(Raw data)
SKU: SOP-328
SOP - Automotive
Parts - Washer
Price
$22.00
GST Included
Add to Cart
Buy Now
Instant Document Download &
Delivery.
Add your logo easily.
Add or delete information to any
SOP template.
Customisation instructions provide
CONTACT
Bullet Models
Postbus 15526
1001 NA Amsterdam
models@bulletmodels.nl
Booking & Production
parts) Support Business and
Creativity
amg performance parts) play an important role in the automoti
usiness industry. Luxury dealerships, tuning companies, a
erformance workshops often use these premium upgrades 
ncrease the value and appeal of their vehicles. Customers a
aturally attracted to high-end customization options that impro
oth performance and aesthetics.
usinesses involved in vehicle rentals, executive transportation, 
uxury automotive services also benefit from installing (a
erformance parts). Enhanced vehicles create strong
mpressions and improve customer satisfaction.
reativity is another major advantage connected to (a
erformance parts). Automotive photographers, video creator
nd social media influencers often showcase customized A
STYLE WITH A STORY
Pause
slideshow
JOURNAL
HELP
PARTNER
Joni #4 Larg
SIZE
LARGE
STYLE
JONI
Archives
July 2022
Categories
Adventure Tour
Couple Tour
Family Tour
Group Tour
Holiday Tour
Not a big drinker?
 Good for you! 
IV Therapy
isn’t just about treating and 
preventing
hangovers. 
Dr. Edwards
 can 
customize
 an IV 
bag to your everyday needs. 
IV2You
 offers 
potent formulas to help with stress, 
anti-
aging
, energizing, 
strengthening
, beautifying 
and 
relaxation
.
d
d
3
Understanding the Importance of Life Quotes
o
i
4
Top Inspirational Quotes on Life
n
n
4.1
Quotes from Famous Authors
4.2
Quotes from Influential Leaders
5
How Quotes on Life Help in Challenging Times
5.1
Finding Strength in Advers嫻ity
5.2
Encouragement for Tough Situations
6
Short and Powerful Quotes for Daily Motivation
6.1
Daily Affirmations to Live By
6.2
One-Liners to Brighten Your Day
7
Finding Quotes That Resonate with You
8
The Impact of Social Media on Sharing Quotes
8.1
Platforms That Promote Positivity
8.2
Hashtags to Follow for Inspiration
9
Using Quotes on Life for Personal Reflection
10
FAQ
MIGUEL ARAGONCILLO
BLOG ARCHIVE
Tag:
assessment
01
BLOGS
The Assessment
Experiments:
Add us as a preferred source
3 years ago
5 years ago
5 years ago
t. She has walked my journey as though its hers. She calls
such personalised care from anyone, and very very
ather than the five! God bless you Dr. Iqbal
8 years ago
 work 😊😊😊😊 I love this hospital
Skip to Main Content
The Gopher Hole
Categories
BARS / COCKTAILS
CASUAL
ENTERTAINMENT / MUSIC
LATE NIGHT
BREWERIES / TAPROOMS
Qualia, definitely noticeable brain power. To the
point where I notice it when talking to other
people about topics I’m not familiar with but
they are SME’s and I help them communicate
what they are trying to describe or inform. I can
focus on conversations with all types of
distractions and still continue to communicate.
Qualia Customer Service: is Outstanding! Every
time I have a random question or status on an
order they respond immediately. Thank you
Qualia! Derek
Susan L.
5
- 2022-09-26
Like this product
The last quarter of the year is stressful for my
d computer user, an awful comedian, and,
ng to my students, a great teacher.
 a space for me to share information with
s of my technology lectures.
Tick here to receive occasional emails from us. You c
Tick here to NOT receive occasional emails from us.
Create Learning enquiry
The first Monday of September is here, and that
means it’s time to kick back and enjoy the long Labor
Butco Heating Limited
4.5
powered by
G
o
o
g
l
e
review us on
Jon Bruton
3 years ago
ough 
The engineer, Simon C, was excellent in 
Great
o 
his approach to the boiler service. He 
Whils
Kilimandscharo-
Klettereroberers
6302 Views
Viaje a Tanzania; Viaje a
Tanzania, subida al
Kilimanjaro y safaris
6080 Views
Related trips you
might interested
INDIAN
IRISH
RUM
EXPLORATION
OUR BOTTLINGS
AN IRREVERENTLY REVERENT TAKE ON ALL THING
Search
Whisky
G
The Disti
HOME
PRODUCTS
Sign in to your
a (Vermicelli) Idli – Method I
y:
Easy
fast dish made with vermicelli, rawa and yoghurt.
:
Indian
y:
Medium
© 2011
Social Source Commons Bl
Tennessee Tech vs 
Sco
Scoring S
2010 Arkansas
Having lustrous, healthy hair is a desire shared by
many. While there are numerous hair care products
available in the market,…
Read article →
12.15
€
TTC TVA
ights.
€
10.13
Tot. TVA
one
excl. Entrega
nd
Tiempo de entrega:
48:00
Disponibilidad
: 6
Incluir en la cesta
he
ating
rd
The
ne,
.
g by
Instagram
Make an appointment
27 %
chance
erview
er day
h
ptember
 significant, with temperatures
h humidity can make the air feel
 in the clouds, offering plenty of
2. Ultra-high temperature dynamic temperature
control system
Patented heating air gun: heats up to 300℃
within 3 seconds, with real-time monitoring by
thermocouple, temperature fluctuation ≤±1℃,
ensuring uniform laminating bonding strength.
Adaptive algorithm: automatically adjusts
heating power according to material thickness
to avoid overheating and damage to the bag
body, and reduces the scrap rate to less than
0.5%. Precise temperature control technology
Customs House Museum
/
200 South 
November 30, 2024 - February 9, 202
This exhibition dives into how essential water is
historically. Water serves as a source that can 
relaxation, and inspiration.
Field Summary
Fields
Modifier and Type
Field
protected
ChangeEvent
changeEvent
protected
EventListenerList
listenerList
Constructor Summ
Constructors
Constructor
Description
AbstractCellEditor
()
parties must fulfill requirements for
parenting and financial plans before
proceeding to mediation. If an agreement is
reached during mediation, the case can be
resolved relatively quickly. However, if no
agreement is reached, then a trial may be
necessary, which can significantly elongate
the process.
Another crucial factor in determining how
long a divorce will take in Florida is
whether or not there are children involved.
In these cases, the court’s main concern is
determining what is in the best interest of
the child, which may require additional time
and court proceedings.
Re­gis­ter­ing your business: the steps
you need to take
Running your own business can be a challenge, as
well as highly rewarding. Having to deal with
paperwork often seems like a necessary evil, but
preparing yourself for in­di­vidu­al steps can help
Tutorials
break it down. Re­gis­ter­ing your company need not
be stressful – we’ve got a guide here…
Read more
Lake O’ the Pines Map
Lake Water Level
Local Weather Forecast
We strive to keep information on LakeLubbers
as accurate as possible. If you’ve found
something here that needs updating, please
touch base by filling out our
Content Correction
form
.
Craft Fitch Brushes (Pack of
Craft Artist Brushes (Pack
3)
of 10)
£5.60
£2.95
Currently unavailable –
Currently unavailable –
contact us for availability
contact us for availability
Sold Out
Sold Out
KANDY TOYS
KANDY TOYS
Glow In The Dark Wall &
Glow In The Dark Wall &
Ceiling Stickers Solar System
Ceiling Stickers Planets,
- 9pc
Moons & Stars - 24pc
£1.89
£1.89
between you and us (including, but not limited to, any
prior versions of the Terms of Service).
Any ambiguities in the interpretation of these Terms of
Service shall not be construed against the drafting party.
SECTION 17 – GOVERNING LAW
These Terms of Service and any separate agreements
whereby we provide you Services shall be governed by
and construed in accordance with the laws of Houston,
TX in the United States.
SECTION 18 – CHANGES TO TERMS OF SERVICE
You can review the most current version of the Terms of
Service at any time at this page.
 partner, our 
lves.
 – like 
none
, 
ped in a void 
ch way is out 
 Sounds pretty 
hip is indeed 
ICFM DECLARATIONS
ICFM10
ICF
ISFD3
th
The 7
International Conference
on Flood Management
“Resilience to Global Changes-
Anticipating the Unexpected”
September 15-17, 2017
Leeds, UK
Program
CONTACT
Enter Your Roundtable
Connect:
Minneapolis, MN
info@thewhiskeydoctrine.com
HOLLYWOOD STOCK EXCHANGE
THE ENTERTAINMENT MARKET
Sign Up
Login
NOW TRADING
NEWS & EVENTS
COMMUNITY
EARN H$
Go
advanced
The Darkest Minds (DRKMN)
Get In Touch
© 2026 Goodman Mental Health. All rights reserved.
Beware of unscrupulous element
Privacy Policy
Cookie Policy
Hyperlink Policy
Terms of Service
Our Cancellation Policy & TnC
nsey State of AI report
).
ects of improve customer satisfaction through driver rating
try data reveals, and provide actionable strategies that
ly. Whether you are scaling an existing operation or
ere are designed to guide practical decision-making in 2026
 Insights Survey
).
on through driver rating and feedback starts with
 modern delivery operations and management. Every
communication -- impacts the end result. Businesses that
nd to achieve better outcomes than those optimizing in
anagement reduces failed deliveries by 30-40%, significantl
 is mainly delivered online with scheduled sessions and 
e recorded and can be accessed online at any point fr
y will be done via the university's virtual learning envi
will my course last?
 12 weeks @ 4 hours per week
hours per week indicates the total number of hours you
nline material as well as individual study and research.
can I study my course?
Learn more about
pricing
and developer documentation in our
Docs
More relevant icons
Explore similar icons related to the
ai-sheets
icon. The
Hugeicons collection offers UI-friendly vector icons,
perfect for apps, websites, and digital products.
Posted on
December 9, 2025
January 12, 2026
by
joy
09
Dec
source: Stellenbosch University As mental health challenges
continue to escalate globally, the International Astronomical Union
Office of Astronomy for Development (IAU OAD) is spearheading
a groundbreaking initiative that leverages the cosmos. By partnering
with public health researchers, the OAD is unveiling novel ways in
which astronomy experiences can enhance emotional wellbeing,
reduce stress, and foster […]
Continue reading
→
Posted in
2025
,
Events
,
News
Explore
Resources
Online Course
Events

(Instruction)
If a line in the records above has the word "needs", copy it out.

(Solution)
bag to your everyday needs. 
something here that needs updating, please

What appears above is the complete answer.